- WORK TO BE COMPLETED: Continue the blog post about running Windows 7 Media Center on old hardware, picking up right after its final sentence.

** Opening SOURCE TEXT block **

But if you want a more versatile all round machine for which watching TV is only one of it’s role, then you just have to get something with a lot more CPU muscle, preferably with multiple cores so that it’s responsive. You then don’t need high end encoders and cheaper cards such as the Peak, will more thasn do the job. Stability might still be an issue though – as an asside, I notice that the machine is much less prone to crashing now. Fast Forward (when recording something else), was a bit risky previously. Makes sense really. Dedicated hardware encoders and decoders always do just that – encode/decode video. A CPU by contrast can be nagged by any one of a zillion different systems to interrupt what it’s doing and just quickly do something else. Which is all fine until it hits something that is time, or timing critical. Bang.

It still hasn’t cost that much. A new Black Gold Dual Tuner card is £80 which even when added to the cost of the new graphics – is under £100. Which is cheaper than buying a new motherboard, RAM, CPU – and you’d still have to buy the graphics card anyway. But it’s not the saving you’d hope for – particularly when you consider that you can buy good dedicated dual tuner PVR’s for less than double the price of the Black Gold card.

Can old Hardware run Windows 7 Media Center? 1

Posted on September 25, 2009 by danny

When the RC of Windows 7 came out – I was minded to investigate whether the same hardware I built to run MCE 2005 (ie: XP) could run Windows 7 Media Center (particularly as time goes by my MCE2005 system gets less and less stable) ? I never bothered to upgrade to Vista because it was clear that Vista was too processor hungry but with Windows 7 making waves for being as quick if not quicker than XP, I wanted to investigate.

The post for the original MCE2005 build is here

The original spec was:

  • Soltek 75DRV2 Motherboard (circa 2002)
  • AMD Athlon XP 1600+
  • 1.0 GB Ram (can run on 512MB – but gets sluggish once you have many recordings to index)
  • NVidia GeForce FX5200 Video card (fanless) with TV output
  • A Seagate Barracuda 7200 320GB hard drive
  • Twin Black Gold Signature TV cards to encode DVB-T (Freeview) signals
  • Gigabit LAN card

Well, in summary – yes it can – but there were a number of problems, mostly revolving around drivers.

After installing Windows 7 on a spare 80GB drive, audio and networking worked immediately. Also it can playback XVID natively so no XVID instal required. Nor does it require a third party mpeg decoder in the way that MCE2005 did. It has one built in, out of the box.

NVidia Graphics Card

The graphics card is old (though you can still buy it even new in 2009) – an NVidia GeForce FX 5200. The only drivers currently available were released back in 2006 (for Vista) and they do just about work. Worryingly NVidia have only so far released proper Windows 7 drivers for their more recent cards. I hope they expand support for older cards in due course but it doesn’t look promising.

** Closing SOURCE TEXT block **
** Opening MATERIAL SHOWN block **

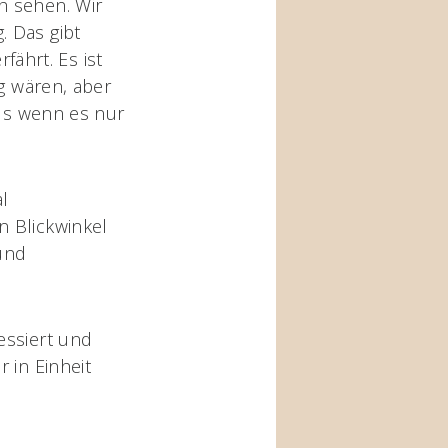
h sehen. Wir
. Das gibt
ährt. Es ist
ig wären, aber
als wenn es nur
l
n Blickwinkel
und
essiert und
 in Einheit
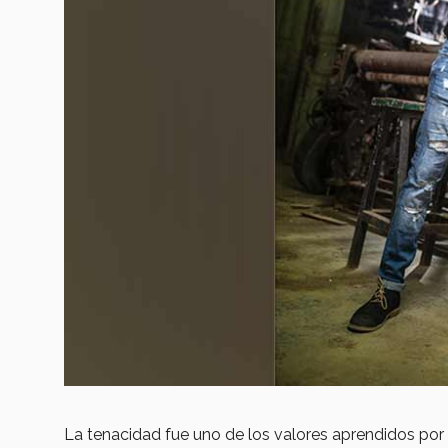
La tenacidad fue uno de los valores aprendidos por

** Closing MATERIAL SHOWN block **
** Opening MATERIAL SHOWN block **

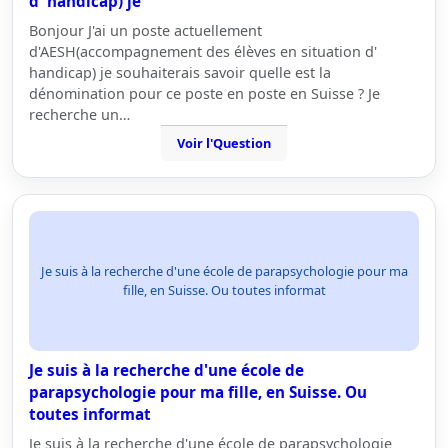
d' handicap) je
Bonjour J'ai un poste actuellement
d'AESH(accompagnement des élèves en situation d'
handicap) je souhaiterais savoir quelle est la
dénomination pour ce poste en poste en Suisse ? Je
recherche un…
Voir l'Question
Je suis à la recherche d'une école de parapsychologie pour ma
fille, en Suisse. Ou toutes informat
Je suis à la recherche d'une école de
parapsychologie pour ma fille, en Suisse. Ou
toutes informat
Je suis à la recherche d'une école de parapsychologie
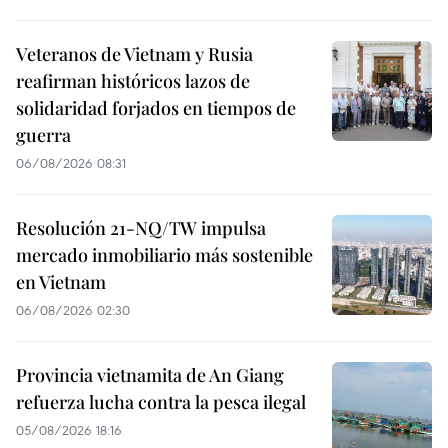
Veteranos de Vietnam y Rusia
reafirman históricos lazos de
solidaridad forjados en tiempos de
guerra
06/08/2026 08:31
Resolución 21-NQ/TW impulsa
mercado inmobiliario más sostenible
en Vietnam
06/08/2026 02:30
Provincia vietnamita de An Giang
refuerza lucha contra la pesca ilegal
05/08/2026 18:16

** Closing MATERIAL SHOWN block **

- RESPONSE BELOW:
Configuring the card was tricky, a lot of the NVidia Control Panel that had been available in XP was gone. I believe the Windows 7 driver model (inherited from Vista) has changed meaning those features would have to be reimplemented – if indeed it is even possibel to do so. Luckilly – I was able to select the correct resolution of 768 x 576 (PAL) once I had set “TV0” to be the main card output. The refresh rates available are way low (29Hz or something) – but I haven’t found away yet to tell Windows 7, that the display is a TV (a non plug-n-play device) and that it should be using 50Hz. That said it doesn’t seem to flicker – so it’s a low priority to fix.

Black Gold Digital Tuners

The Black Gold situation is annoying (and is well documented on “The Green Button” website here). Black Gold seem unable or unwilling to update the drivers such that two of these cards can work side by side in the same box. You can only use one. So one has to come out. Which means I shall have to buy another single or dual tuner card (from another manufacturer I think too). Not the best customer servicer.

Anyway, taking out one of the Black Gold cards got the other to work.

Performance

Initially, performance was pretty shabby. So I turned off a lot of unnecessary Windows 7 stuff to get some speed back. This page has some good information on this. More detail on the services can be found from Black Viper.

In essence I turned off a lot of services and switched off Aero (which although many people say this makes little difference – it’s a shite graphics card! – and Media Center doesn’t use Aero anyway).

In the process, I accidentally turned off the Human Interface Service which killed much of the Remote Control. So undid that. Also – it does need the Windows Search service.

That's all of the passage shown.